Occasionally we are asked to see a child who is particularly sick. Last week, it was a 6 year-old boy with pneumonia who presented in severe respiratory distress. By the time we were called, they had already put him on supplemental oxygen via the one concentrator available. Despite the oxygen, he remained tachypneic and in significant distress, with an O2 saturation in the mid-80s. He was given a dose of ceftriaxone, which is sometimes present in small supply, and given fluids. The oxygen concentrator was then required in the operating theater, so he was taken off oxygen.

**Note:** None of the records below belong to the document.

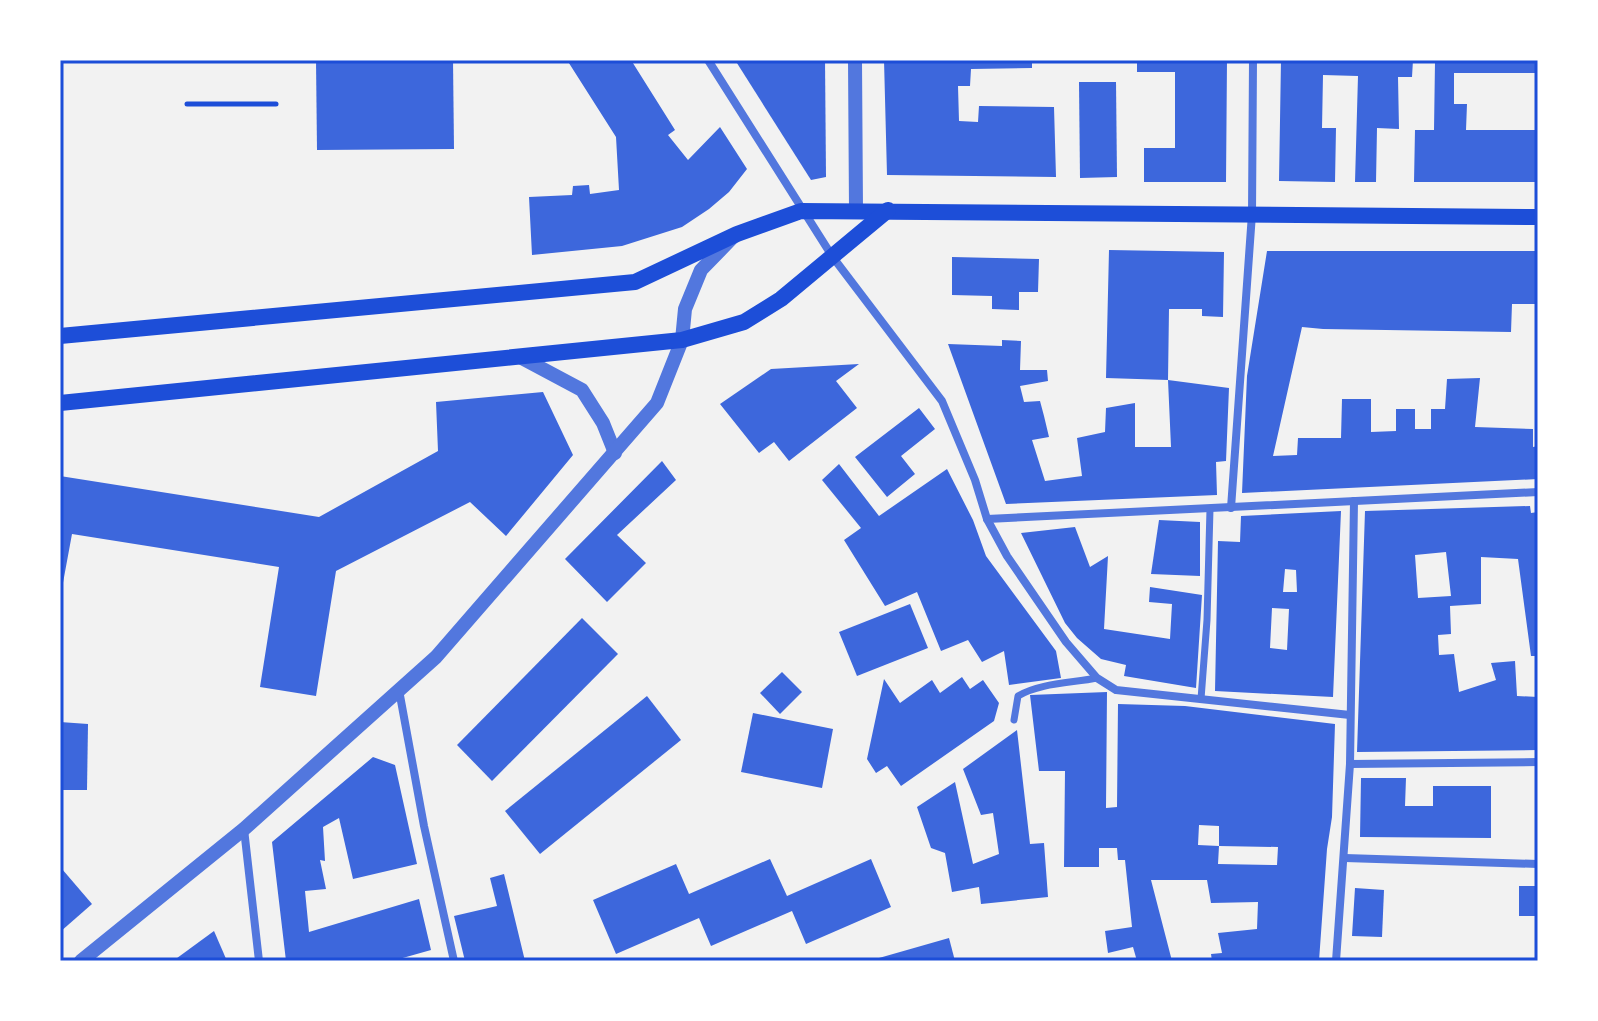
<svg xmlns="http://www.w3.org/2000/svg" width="1598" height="1021" font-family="'Public Sans',sans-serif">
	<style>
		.building { fill: #3d67dc; fill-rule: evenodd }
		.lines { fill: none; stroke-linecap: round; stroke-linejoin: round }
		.path { stroke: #1d4ed8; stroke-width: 5 }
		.pedestrian { stroke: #5277de; stroke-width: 7 }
		.minor { stroke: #5277de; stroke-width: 8 }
		.tertiary { stroke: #5277de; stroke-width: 14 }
		.secondary { stroke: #1d4ed8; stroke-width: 16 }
		.neatline { fill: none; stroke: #1d4ed8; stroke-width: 3 }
	</style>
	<rect width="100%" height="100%" fill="#f2f2f2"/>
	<g class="building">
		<path d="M316 60H453L454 149 317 150Z"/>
		<path d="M567 60H631L675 130 668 135 688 160 720 127 747 169 729 192 709 209 682 227 622 246 532 255 529 197 572 195 573 186 589 185 590 194 619 190 616 137Z"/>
		<path d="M735 60H825L826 177 811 180Z"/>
		<path d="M884 60H1032V68L971 69 970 86H958L959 121 978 122 979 106 1054 107 1056 177 887 175Z"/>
		<path d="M1137 60H1227L1226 182H1144V148H1175V72H1137Z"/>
		<path d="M1281 60H1413L1412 77H1398L1399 129 1377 128 1376 182H1355L1358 76 1323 75 1322 128H1336L1335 182 1279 181Z"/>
		<path d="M1454 60H1538V73H1454V104H1467L1466 130H1538V182H1414L1415 130H1434L1435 62H1454Z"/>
		<path d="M1079 82H1116L1117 177 1080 178Z"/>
		<path d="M1109 250 1224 252 1223 317 1202 316V309H1169L1168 380 1229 388 1226 461 1216 462 1217 495 1006 504 948 344 1002 346V340L1021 341 1020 370H1047L1048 381 1020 386 1024 402 1040 401 1044 416 1049 437 1032 440 1045 481 1082 476 1077 438 1105 432 1106 408 1135 403V447H1171L1168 380 1106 378Z"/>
		<path d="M1267 251H1538V304H1512L1511 332 1323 329 1302 327 1273 456 1297 455 1298 438H1341L1342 399H1371V432L1396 431V409H1415V429H1431V409H1445L1447 379 1480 378 1475 427 1533 429V447L1538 446V479L1242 493 1247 376Z"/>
		<path d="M952 257 1039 259 1038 292H1019V310L992 309V296L952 295Z"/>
		<path d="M859 364 836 381 857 408 789 461 774 442 759 453 720 404 771 369Z"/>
		<path d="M543 392 573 455 506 536 470 502 336 571 316 696 260 687 279 567 72 534 60 599V476L319 517 438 451 436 402Z"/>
		<path d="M919 408 935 429 901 456 915 474 887 497 855 457Z"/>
		<path d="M662 461 676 480 617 535 646 563 607 602 565 559Z"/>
		<path d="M839 464 879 516 947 469 973 520 986 556 1056 651 1061 678 1009 685 1004 651 982 662 968 640 941 651 917 592 885 606 844 540 861 528 822 480Z"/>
		<path d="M1530 506 1531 513 1538 512V656H1531L1518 559 1481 557V604L1450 606 1451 634 1438 635 1439 655 1454 654 1459 692 1496 680 1491 663 1515 661 1517 696 1538 697V750L1357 752 1365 511ZM1446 552 1451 596 1418 598 1415 555Z"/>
		<path d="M1341 511 1333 697 1215 691 1218 541 1240 542 1241 516ZM1285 569 1296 570 1297 592H1283ZM1272 608 1289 609 1287 650 1270 648Z"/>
		<path d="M1159 520 1200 522V576L1151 574Z"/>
		<path d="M1075 527 1090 567 1108 556 1104 629 1170 639 1172 604 1149 602 1150 587 1202 595 1196 688 1124 676 1126 665 1101 659 1077 638 1065 623 1021 533Z"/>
		<path d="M910 604 928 648 857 676 839 632Z"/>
		<path d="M582 618 618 654 492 781 457 745Z"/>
		<path d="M782 672 802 692 780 714 760 693Z"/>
		<path d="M962 677 970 689 983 680 999 703 994 721 901 786 887 766 876 773 867 759 884 679 900 703 932 680 940 693Z"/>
		<path d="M1107 692 1106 808 1117 807 1118 704 1185 706 1335 724 1332 817 1327 849 1319 961H1212L1211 954 1222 953 1218 933 1257 929 1258 902 1211 903 1207 880H1151L1172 961H1137L1133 947 1108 953 1105 931 1132 927 1125 860H1118L1117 848H1099V867H1064L1065 771H1039L1030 695ZM1199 825 1219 826V846L1278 847 1277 865 1218 864 1219 846 1198 845Z"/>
		<path d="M647 696 681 740 540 854 505 811Z"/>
		<path d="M753 713 833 729 822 788 741 772Z"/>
		<path d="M60 722 88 724 87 790H60Z"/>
		<path d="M1017 730 1030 844 1044 843 1048 897 981 904 979 887 952 892 945 853 931 848 917 807 955 782 973 864 999 854 993 813 981 815 963 769Z"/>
		<path d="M373 757 395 765 417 864 353 879 339 818 323 827 325 861 320 860 326 889 305 891 309 932 419 899 431 950 392 961H286L272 842Z"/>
		<path d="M1361 778H1406L1405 806H1433V786H1491V838L1360 837Z"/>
		<path d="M770 859 787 896 871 859 891 907 806 944 792 911 711 946 699 918 616 954 593 900 676 864 689 894Z"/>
		<path d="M62 869 92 904 60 932V870Z"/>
		<path d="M504 874 525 961H465L454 916 497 906 490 878Z"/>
		<rect x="1519" y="886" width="19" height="30"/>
		<path d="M1355 888 1384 890 1382 937 1352 936Z"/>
		<path d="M214 931 227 961H173Z"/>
		<path d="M949 938 955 961H872V960Z"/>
	</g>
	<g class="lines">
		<path class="path" d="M187 104H276"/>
		<g class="pedestrian">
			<path d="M1201 699 1207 620 1210 509"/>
			<path d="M1014 720 1018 696C1039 683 1072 683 1097 678"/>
		</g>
		<g class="minor">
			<path d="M708 60 832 256 942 401 975 480 987 519 1007 556 1066 642 1097 678 1116 690 1350 715"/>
			<path d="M1231 508 1252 214 1253 60"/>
			<path d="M987 519 1538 492"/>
			<path d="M399 690 424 826 454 961"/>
			<path d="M1350 764 1538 762"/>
			<path d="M244 829 259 961"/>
			<path d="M1345 858 1538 864"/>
			<path d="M1336 961 1350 764 1354 501"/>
		</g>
		<g class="tertiary">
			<path d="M855 60 856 210"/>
			<path d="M522 358 582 390 603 423 615 453"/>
			<path d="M81 961 244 829 436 657 657 403 682 340 685 309 701 270 733 237"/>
		</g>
		<g class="secondary">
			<path d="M60 336 635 282 737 234 801 211 1538 217"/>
			<path d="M60 403 682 340 744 322 781 299 888 210"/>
		</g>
	</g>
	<rect width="1598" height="1021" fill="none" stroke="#ffffff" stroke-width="124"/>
	<rect x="62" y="62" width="1474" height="897" class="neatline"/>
</svg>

Given his persistent distress, the decision was made to transfer the child to the district hospital in Mbale, where hopefully more resources would be available. We made the 45-minute drive with him in the backseat, off oxygen; by the time we reached Mbale, his saturation was down to 59%. He was admitted in Mbale, placed on oxygen (delivered by an intranasal catheter, which was not very effective; at least at first, his O2 sat had only increased a small amount).

When we checked on him again later, it turned out that the hospital was out of the drugs that they had prescribed for him, so he wasn't actually getting them. We went to the pharmacy, purchased more ceftriaxone and paracetamol and brought it back. While we were there, the power went out, which meant that the oxygen also went off. In the end, this child was not getting much more at the district hospital than he was at the health center. Despite it all, he steadily improved, and a couple days later was asking for chapattis.

Sometimes these stories end well.

Miriam Shapiro poses with some children at the health center in Bugobero.